ECONOMíA
› PANORAMA ECONOMICO
Verano y fiesta
› Por Julio Nudler
El colchón iguala a la gente. Pero cuando el rico recobra la confianza y el optimismo y lo descose para retirar sus dólares y gastarlos, invertirlos, cambiarlos por ladrillos, la desigualdad entre él y el pobre salta más todavía a la luz. Algo de esto está sucediendo este verano (no veranito) en la Argentina. Playas y serranías colmadas de turistas, que pagan precios en alza, cobrados por otros propietarios. Muchos argentinos se dejan ver de nuevo por Brasil, por Punta del Este. El veraneo vuelve a ser una fiesta, con sorprendente rapidez después de una crisis que, según acaba de decir James Wolfensohn, presidente del Banco Mundial, puso al país al borde de una revolución. Sin embargo, la mayoría, que no tuvo razones para descoser el colchón, los pobres, carenciados o indigentes, o los que simplemente viven al día, no notan tanto cambio ni se dan por fin esos gustos tanto tiempo aplazados. La convertibilidad y su naufragio los hundieron, pero la manera como se enfrentó luego la crisis sólo dejó caer en sus manos unas monedas, plantándolos otra vez a la espera del famoso derrame, mientras Pinamar o Cariló muestran el vaso lleno, atrayendo a cronistas, pungas y atracadores. La paradoja es que esto suceda bajo un gobierno que el estadounidense Roger Noriega calificó de izquierdista y que, en todo caso, es visto por observadores más razonables como de centroizquierda. Es como si, por características estructurales, esta economía reparte poco y mal. Y aun cuando crezca (o rebote) vigorosamente, hay champán para algunos y pizza fría para el resto, no habiendo gobierno progresista que pueda modificarlo.
En 2001, en vísperas de la explosión, groseramente puede decirse que el país debía 150 mil millones de dólares, que no podía atender y lo llevaban a la quiebra, y al mismo tiempo algunos argentinos poseían afuera una suma similar. Por ende, con la inevitable devaluación el país en su conjunto pasó a deber el triple en términos del valor agregado por su economía, pero sus clases sociales más altas se encontraron con una fantástica ganancia de capital, de jure o de facto libre de impuestos. Hasta ahora esta ganancia se vio algo menguada por la apreciación real del peso, pero subsiste en lo grueso, mientras que los desposeídos, dependientes de un salario o alguna clase de ingreso relativamente fijo, sufrieron una brusca pérdida de poder de compra, de la que apenas se han podido recuperar. Es verdad que gozaron de su tajada en el repunte del consumo, pero no se revirtió el shock regresivo descargado entre 2001 y mediados de 2002. Las mejoras son marginales y los piqueteros seguirán ahí.

▸ **EJERCICIO A**: En el fragmento, ¿qué cargo tiene James Wolfensohn?
▸ **EJERCICIO B**: Di si cada frase coincide con el fragmento y cita las palabras que lo deciden: (i) En 2001 el país debía unos 150 mil millones de dólares. (ii) Roger Noriega dijo que el gobierno era de centroizquierda. (iii) Según Wolfensohn, la crisis dejó al país al borde de una guerra.
Las filas no tienen nada que ver con esto.

▸ **FILAS DADAS**:
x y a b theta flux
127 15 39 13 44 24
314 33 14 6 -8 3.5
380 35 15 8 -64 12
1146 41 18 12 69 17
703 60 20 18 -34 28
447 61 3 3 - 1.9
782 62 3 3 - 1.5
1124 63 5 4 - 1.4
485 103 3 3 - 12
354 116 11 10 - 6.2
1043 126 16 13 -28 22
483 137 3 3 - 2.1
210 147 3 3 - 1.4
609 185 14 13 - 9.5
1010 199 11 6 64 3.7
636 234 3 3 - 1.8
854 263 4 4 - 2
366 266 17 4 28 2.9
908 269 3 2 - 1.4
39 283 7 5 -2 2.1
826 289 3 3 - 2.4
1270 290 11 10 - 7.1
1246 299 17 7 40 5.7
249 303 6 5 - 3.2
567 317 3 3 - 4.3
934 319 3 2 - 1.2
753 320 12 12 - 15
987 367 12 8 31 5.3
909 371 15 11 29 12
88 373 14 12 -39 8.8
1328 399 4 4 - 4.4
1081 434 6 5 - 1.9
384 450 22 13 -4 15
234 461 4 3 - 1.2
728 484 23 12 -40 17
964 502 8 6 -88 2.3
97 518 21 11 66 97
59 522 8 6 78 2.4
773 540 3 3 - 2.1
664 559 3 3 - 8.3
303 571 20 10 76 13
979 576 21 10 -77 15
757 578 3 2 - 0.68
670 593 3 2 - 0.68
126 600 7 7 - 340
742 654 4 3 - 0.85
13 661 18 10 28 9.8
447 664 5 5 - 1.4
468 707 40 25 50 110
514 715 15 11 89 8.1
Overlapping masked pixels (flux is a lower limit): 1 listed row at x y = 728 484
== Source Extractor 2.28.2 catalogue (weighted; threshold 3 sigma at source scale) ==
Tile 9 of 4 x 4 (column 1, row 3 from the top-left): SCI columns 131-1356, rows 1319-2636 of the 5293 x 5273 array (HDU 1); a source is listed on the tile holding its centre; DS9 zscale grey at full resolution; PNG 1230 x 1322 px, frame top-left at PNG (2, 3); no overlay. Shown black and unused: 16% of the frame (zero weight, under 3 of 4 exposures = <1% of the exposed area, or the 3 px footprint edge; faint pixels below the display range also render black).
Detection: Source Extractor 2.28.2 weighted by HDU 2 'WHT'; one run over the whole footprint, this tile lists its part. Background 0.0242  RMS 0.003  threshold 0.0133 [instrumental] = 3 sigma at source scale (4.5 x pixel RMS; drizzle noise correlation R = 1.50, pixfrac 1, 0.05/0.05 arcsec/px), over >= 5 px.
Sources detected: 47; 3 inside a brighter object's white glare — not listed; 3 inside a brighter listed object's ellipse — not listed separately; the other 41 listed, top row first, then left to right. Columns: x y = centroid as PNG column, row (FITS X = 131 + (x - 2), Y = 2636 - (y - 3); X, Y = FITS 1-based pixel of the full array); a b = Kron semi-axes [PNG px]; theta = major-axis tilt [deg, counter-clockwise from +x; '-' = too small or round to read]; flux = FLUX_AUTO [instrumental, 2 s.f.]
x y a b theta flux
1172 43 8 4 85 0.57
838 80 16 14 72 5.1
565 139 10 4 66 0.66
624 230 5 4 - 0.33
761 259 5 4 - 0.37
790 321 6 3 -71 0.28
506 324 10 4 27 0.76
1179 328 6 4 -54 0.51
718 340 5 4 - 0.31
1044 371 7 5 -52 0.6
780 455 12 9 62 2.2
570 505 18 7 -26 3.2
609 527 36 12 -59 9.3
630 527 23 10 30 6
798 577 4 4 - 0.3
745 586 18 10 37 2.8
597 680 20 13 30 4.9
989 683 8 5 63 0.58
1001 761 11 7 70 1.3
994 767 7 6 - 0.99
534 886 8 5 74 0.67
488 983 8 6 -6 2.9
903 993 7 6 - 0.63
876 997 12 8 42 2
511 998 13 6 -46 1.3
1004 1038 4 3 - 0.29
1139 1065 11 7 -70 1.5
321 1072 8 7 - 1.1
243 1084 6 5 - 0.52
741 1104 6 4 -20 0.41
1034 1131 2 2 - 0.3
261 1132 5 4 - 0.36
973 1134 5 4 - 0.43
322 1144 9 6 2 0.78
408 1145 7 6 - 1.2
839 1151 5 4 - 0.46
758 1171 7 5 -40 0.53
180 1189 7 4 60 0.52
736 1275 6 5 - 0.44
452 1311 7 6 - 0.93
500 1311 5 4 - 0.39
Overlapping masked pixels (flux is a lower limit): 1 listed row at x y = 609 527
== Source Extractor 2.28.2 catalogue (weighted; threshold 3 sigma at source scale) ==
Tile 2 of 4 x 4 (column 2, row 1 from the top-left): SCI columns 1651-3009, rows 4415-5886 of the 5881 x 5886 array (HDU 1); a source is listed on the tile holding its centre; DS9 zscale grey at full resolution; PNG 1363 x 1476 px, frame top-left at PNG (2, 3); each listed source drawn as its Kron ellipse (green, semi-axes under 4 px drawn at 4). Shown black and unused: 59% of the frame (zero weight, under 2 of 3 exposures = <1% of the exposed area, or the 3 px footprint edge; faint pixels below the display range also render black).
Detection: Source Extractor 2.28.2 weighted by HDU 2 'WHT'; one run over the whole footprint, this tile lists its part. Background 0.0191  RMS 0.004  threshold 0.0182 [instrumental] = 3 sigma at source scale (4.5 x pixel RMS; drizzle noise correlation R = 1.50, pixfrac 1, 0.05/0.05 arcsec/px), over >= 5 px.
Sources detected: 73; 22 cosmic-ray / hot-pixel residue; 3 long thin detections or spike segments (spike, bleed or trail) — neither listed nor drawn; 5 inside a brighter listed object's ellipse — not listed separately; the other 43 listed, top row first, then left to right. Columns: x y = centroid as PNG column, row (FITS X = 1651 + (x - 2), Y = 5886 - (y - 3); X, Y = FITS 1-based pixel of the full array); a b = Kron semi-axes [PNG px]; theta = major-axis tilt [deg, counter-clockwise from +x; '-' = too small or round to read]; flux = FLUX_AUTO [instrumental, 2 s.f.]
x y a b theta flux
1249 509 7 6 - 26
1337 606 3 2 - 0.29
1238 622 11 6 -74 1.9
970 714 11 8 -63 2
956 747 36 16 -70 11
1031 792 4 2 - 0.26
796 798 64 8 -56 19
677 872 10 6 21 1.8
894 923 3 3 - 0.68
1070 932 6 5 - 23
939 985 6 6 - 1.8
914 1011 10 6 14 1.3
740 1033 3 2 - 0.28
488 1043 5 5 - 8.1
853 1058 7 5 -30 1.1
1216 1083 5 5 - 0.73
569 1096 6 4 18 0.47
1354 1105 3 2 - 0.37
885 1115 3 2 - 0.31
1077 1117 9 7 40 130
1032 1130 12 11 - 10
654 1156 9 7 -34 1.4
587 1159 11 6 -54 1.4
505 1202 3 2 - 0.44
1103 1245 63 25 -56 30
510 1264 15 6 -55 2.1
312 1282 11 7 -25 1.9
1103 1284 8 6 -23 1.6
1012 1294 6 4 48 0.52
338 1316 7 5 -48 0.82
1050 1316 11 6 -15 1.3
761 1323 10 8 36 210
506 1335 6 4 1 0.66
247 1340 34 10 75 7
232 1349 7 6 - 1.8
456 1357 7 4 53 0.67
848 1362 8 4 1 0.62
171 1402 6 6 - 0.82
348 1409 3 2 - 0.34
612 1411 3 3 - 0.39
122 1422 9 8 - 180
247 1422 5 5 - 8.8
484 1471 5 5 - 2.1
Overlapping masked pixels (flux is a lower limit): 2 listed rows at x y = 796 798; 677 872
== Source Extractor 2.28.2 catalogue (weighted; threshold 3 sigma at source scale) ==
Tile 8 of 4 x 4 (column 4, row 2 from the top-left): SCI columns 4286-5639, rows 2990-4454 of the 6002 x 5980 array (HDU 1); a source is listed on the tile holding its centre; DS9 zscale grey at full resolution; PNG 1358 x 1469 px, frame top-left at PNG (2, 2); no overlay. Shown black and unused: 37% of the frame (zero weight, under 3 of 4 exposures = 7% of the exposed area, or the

▸ **RESPUESTA A**: Es presidente del Banco Mundial.

▸ **RESPUESTA B**:
(i) Sí: «el país debía 150 mil millones de dólares».
(ii) No: «que el estadounidense Roger Noriega calificó de izquierdista».
(iii) No: «puso al país al borde de una revolución».